DESE announces statewide program for students with disabilities - News - Hannibal Courier - Post - Hannibal, MO - Hannibal, MO

DESE announces statewide program for students with disabilities - News - Hannibal Courier - Post - Hannibal, MO - Hannibal, MO



The Missouri Department of Elementary and Secondary Education will collaborate with fellow state agencies to provide a new statewide program to expand services to Missouri students with disabilities, beginning with the 2015-16 school year.
The Pre-Employment Transition Services (PETS) program will offer work-related supports to public school students in Missouri who are not yet eligible for similar services through Vocational Rehabilitation. The program was made possible through legislative changes to the Workforce Innovation and Opportunities Act (WIOA).
“The Pre-Employment Transition Services program will provide more resources that can improve post-high school outcomes for thousands of young Missourians with disabilities,” assistant commissioner for the office of Adult Learning and Rehabilitation Services Jeanne Loyd said.
PETS will focus on providing hands-on supports by working directly with students, families and schools. These services include job shadowing, mock interviews and counseling designed to help create a smooth transition into the workforce.

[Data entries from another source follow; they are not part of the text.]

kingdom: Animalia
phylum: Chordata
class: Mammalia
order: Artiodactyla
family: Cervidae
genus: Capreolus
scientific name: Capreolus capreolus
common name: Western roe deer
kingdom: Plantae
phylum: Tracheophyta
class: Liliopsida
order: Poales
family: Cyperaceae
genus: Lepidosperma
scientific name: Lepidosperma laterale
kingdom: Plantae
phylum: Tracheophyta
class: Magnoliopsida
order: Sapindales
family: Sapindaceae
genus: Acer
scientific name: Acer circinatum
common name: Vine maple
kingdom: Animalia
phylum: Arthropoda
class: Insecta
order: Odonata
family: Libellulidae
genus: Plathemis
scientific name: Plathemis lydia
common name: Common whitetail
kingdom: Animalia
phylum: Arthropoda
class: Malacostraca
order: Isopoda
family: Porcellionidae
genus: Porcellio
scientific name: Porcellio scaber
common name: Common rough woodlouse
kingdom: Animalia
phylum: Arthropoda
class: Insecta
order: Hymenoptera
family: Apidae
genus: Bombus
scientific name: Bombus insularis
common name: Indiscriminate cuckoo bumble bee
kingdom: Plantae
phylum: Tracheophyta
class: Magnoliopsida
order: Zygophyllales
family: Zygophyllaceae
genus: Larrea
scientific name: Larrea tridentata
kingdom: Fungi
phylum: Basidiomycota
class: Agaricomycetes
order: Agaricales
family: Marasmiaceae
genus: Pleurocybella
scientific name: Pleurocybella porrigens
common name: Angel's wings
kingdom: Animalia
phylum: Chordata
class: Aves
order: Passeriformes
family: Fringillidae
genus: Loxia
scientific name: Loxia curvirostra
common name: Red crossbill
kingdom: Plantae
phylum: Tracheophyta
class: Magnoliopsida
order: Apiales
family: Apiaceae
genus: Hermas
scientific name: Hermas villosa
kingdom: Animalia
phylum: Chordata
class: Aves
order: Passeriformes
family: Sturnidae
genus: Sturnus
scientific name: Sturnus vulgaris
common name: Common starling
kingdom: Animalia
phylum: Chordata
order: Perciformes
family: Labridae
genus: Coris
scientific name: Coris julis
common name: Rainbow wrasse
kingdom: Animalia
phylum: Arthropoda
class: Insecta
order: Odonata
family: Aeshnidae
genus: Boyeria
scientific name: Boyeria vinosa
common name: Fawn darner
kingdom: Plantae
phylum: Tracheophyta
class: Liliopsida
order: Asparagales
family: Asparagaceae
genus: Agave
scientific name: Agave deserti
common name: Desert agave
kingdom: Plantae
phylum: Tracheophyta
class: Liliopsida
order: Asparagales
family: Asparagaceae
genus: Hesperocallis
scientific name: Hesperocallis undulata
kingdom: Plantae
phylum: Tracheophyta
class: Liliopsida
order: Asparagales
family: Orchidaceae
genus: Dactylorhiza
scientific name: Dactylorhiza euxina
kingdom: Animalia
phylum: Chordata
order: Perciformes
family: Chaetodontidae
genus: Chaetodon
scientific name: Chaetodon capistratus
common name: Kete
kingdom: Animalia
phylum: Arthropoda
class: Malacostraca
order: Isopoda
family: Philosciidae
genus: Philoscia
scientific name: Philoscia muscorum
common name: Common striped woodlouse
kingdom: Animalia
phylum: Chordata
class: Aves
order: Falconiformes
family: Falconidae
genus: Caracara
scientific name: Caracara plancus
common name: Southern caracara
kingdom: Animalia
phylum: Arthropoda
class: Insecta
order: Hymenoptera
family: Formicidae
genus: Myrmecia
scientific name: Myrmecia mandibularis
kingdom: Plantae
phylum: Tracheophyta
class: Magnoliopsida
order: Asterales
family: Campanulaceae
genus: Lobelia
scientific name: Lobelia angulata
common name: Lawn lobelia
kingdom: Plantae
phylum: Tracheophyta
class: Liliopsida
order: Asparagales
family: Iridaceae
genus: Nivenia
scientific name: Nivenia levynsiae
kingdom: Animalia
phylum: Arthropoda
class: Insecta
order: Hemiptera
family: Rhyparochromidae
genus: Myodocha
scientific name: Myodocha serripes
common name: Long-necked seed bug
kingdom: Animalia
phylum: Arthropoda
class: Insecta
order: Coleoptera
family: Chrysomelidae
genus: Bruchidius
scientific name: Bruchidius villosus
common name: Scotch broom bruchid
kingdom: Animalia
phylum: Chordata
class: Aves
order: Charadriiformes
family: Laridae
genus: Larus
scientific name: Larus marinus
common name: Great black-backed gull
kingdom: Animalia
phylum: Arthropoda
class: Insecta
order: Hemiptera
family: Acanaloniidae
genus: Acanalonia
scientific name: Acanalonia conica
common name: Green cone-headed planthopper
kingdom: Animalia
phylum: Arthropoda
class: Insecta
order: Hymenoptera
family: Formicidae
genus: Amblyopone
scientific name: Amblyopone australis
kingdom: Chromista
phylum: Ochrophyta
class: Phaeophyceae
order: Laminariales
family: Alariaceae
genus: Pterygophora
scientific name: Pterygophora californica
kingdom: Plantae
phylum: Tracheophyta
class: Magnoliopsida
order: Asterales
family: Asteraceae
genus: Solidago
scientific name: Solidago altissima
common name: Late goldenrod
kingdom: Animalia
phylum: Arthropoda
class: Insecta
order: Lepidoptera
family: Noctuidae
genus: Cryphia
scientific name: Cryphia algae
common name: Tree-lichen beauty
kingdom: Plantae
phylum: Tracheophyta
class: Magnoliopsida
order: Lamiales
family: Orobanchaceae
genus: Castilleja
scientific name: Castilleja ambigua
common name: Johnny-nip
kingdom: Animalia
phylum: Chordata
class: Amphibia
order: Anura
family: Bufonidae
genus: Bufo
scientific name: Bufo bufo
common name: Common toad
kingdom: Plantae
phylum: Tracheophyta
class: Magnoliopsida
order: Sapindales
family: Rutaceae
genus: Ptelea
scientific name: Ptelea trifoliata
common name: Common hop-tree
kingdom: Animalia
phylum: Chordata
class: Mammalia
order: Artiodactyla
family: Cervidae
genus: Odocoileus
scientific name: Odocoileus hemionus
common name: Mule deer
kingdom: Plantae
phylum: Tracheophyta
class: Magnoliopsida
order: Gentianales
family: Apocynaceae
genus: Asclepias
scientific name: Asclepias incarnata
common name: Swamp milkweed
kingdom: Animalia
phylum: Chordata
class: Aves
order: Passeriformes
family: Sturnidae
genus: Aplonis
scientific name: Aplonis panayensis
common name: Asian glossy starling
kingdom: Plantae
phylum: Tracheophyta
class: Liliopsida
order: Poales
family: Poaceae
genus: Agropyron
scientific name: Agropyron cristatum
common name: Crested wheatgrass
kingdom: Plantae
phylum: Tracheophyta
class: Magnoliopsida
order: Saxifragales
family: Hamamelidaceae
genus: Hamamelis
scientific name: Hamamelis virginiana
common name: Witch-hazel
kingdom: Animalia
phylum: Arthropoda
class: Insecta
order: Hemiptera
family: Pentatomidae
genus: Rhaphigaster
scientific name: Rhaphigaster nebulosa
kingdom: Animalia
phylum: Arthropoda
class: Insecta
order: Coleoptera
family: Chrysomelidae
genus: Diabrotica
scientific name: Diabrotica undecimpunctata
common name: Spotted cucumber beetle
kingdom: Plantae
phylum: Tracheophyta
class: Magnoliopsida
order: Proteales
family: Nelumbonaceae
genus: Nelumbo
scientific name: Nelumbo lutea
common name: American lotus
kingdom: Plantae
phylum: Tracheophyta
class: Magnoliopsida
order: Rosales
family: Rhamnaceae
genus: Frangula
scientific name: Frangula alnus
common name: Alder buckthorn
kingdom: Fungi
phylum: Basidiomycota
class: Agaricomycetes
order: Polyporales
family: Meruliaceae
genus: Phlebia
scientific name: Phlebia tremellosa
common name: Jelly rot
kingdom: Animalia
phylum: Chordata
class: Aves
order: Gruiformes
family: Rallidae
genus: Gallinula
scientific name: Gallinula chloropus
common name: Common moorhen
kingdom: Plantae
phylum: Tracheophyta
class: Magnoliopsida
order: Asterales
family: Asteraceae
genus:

Twenty-one PETS specialists from around the state have been selected and trained to help with the program, which will offer services in five areas: job exploration, work-based learning, counseling for post-secondary education, workplace readiness and self-advocacy and peer mentoring.
“Our job is to help students with disabilities make connections with various services,” PETS Project Director Robert Simpson said. “We are working with these students in a hands-on fashion, getting them connected with the right services.”
PETS is a collaborative partnership between several organizations around the state including the University of Missouri and the Department of Elementary and Secondary Education.
“The program has great potential and can make a positive difference in the lives of many young people,” coordinator of field services for Missouri Vocational Rehabilitation Bert Schulte said.